**The input:**

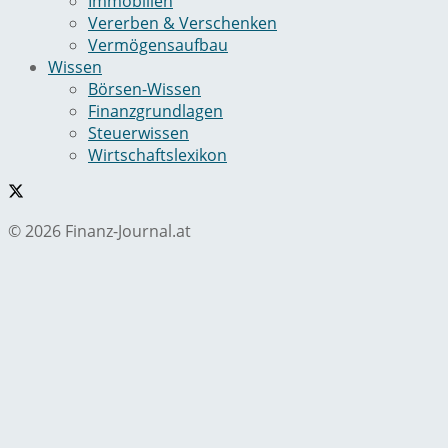
Immobilien
Vererben & Verschenken
Vermögensaufbau
Wissen
Börsen-Wissen
Finanzgrundlagen
Steuerwissen
Wirtschaftslexikon
© 2026 Finanz-Journal.at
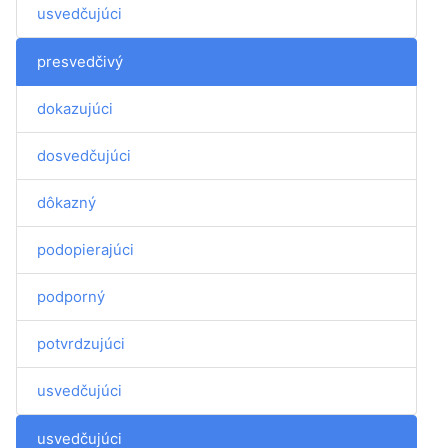
usvedčujúci
presvedčivý
dokazujúci
dosvedčujúci
dôkazný
podopierajúci
podporný
potvrdzujúci
usvedčujúci
usvedčujúci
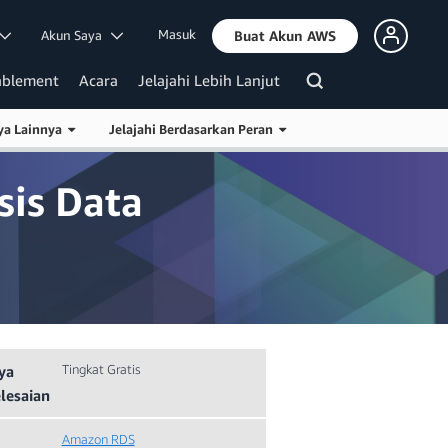
Masuk
Akun Saya
Buat Akun AWS
ablement
Acara
Jelajahi Lebih Lanjut
ya Lainnya
Jelajahi Berdasarkan Peran
is Data
Tingkat Gratis
ya
lesaian
Amazon RDS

**Work order:** Only the text of the records above is to be reproduced, exactly as given; the pictures are dropped.

**Answer:**
Immobilien
Vererben & Verschenken
Vermögensaufbau
Wissen
Börsen-Wissen
Finanzgrundlagen
Steuerwissen
Wirtschaftslexikon
© 2026 Finanz-Journal.at
usvedčujúci
presvedčivý
dokazujúci
dosvedčujúci
dôkazný
podopierajúci
podporný
potvrdzujúci
usvedčujúci
usvedčujúci
Masuk
Akun Saya
Buat Akun AWS
ablement
Acara
Jelajahi Lebih Lanjut
ya Lainnya
Jelajahi Berdasarkan Peran
is Data
Tingkat Gratis
ya
lesaian
Amazon RDS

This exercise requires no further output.